1949 bestieg Fürst Rainier III den Thron. Während seiner Regentschaft hat sich das Fürstentum am stärksten entwickelt. Er intensivierte und vervielfältigte die Aktivitäten, die unter den vorherigen drei Regierungen eingeführt wurden, nicht nur in politischer, diplomatischer, internationaler, wirtschaftlicher und sozialer Hinsicht, sondern auch in Bezug auf Bildung und Sport, Gesundheitswesen, Wissenschaft, Kultur und Kommunikation. Zudem fügte er dem Fürstentum eine industrielle Dimension hinzu.

 

Am 17. Dezember 1962 verlieh er dem Fürstentum eine neue Konstitution.

 

1993 erwirkte er Monacos Zutritt als Mitgliedsstaat der Vereinten Nationen.  

 

Am 5. Oktober 2004, nach über sechs Jahre dauernden Zutrittsprozeduren, ist das Fürstentum von Monaco dem Europarat als 46. Mitgliedstaat dieser Organisation beigetreten.

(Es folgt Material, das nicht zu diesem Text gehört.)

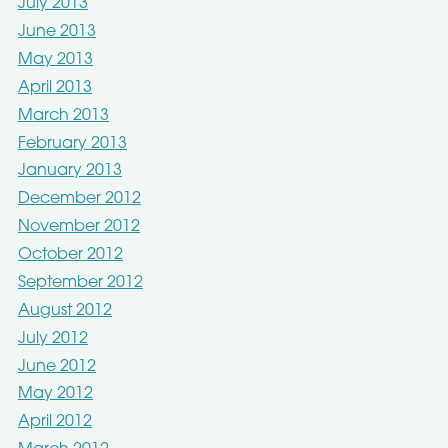
July 2013
June 2013
May 2013
April 2013
March 2013
February 2013
January 2013
December 2012
November 2012
October 2012
September 2012
August 2012
July 2012
June 2012
May 2012
April 2012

Bei der offiziellen Zeremonie in Straßburg erklärte Prinz Albert II im Namen seines Vaters, Fürst Rainier III: “Der Zutritt des Fürstentums von Monaco zum Europarat ist für mich, für alle meine Landsleute, ein Grund zu legitimer Zufriedenheit und Stolz.” Ich bin sehr glücklich, dass Monaco einer Organisation beitreten darf, die dank ihrer großen Vielfalt durch die vertretenen Nationen von so edlen Bestrebungen inspiriert wird.”